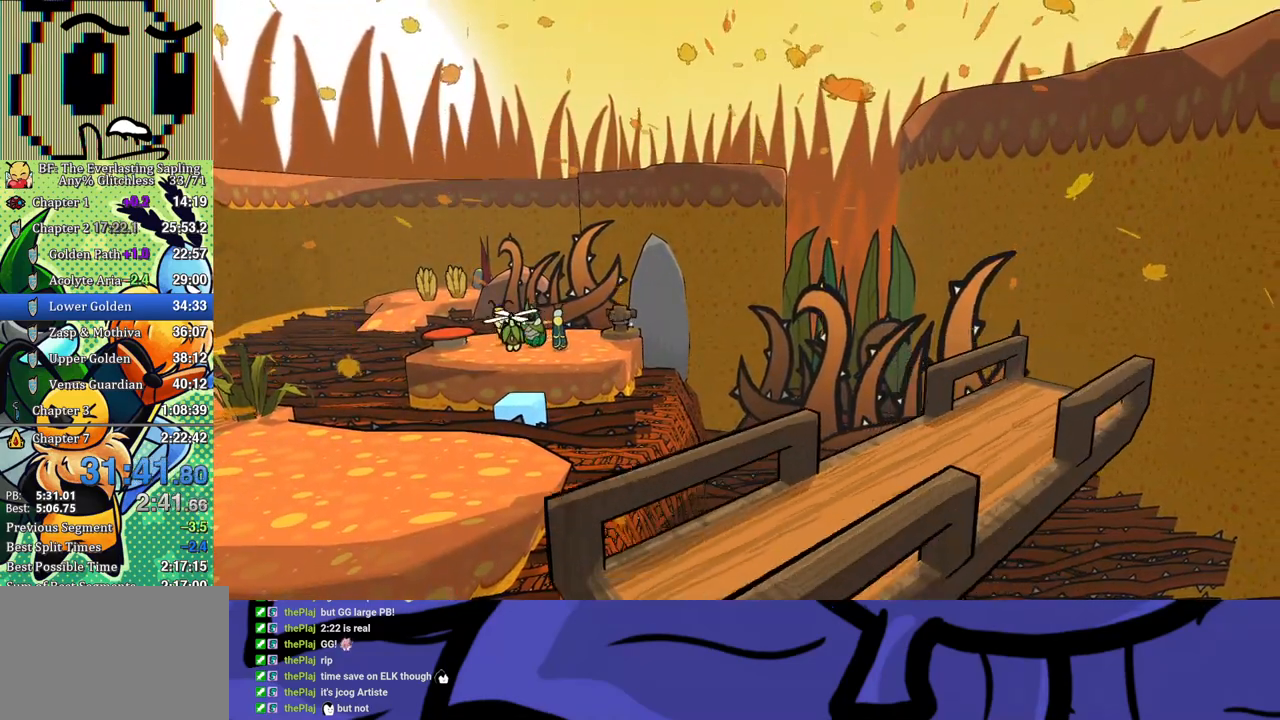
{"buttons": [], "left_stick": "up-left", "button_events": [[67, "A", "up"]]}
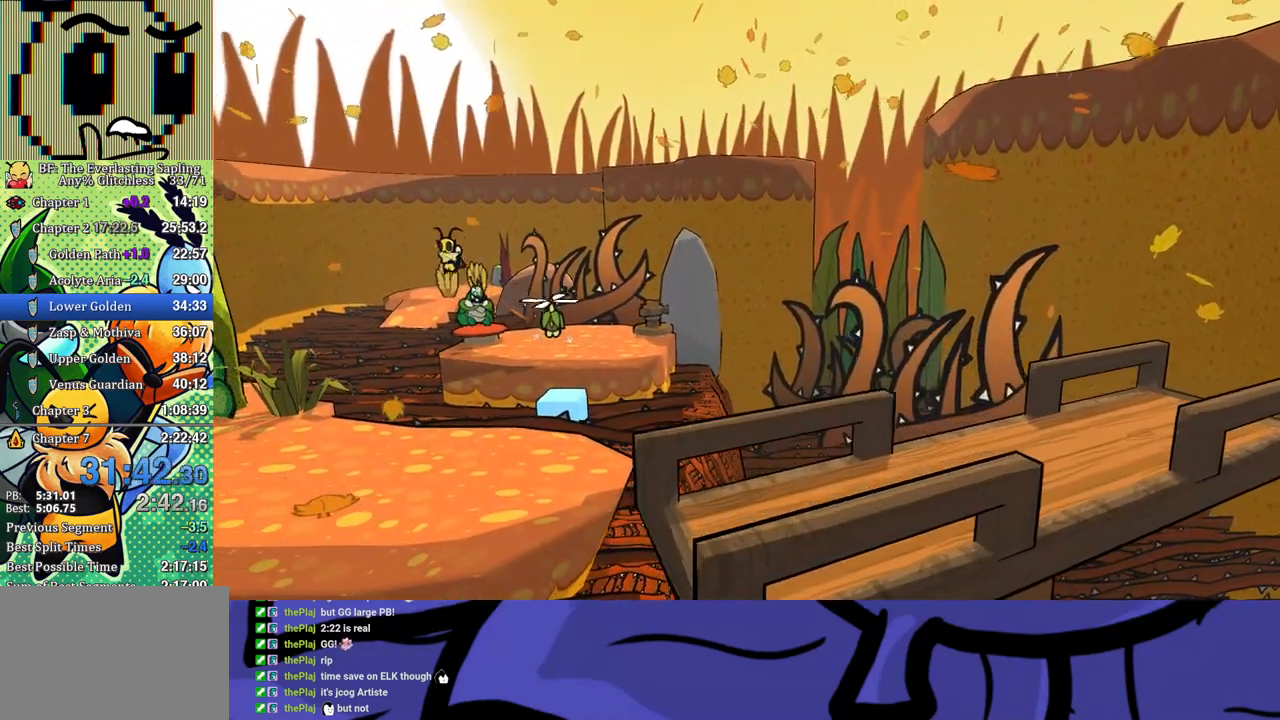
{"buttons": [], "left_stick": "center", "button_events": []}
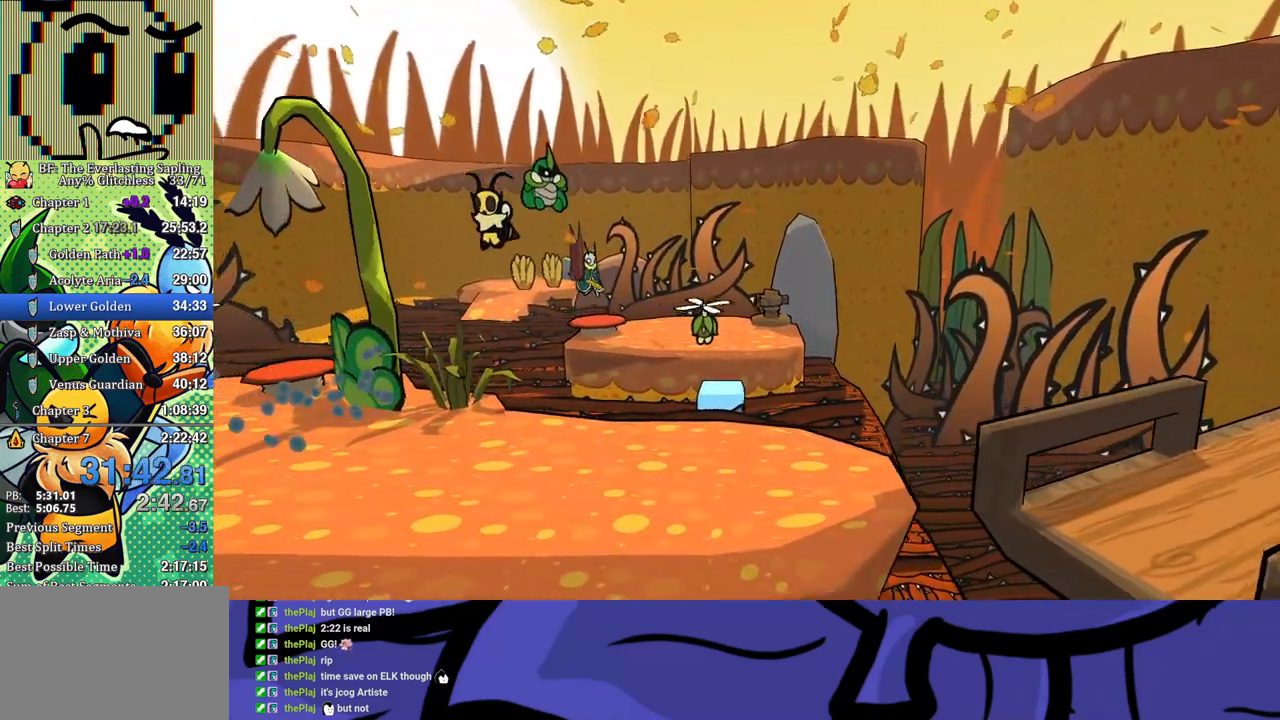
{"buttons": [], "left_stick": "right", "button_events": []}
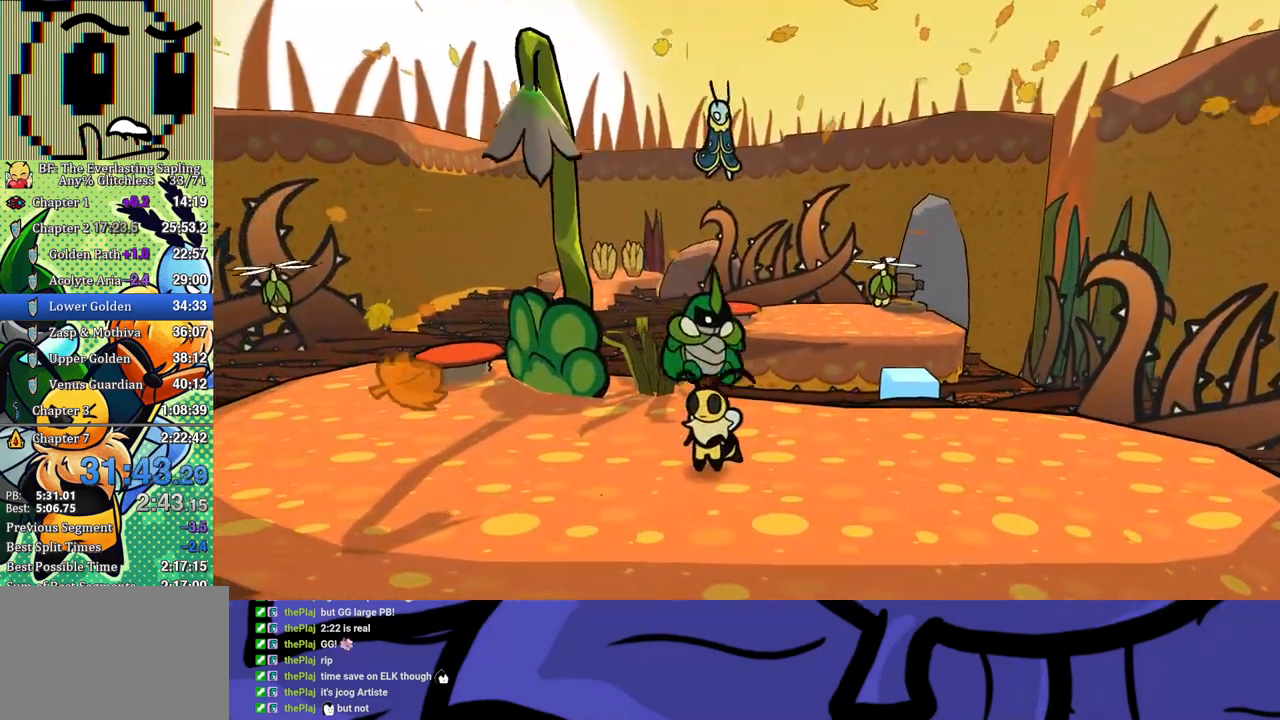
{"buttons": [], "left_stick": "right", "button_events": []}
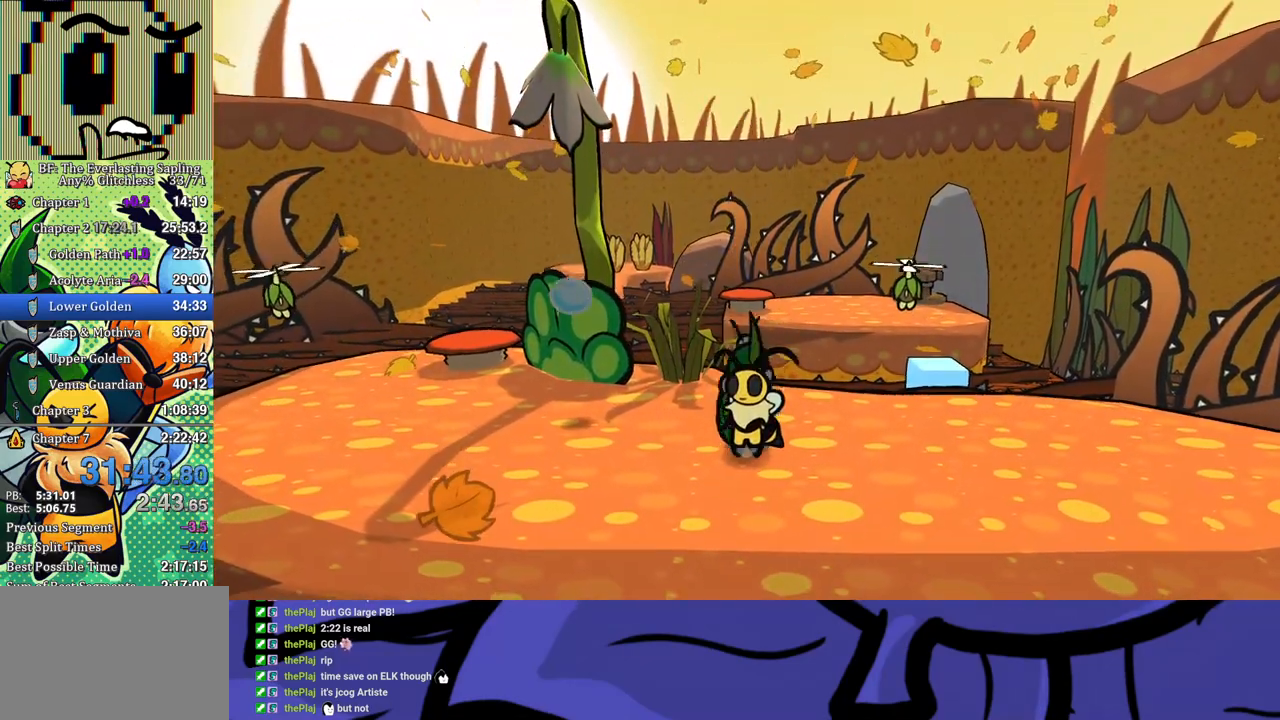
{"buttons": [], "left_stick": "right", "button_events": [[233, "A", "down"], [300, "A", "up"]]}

########

#### [TO DO]
Pictures stay out of the copy; print the material above exactly.

#### [SOLUTION FOR THIS EXERCISE]
{"buttons": [], "left_stick": "up-left", "button_events": [[67, "A", "up"]]}
{"buttons": [], "left_stick": "center", "button_events": []}
{"buttons": [], "left_stick": "right", "button_events": []}
{"buttons": [], "left_stick": "right", "button_events": []}
{"buttons": [], "left_stick": "right", "button_events": [[233, "A", "down"], [300, "A", "up"]]}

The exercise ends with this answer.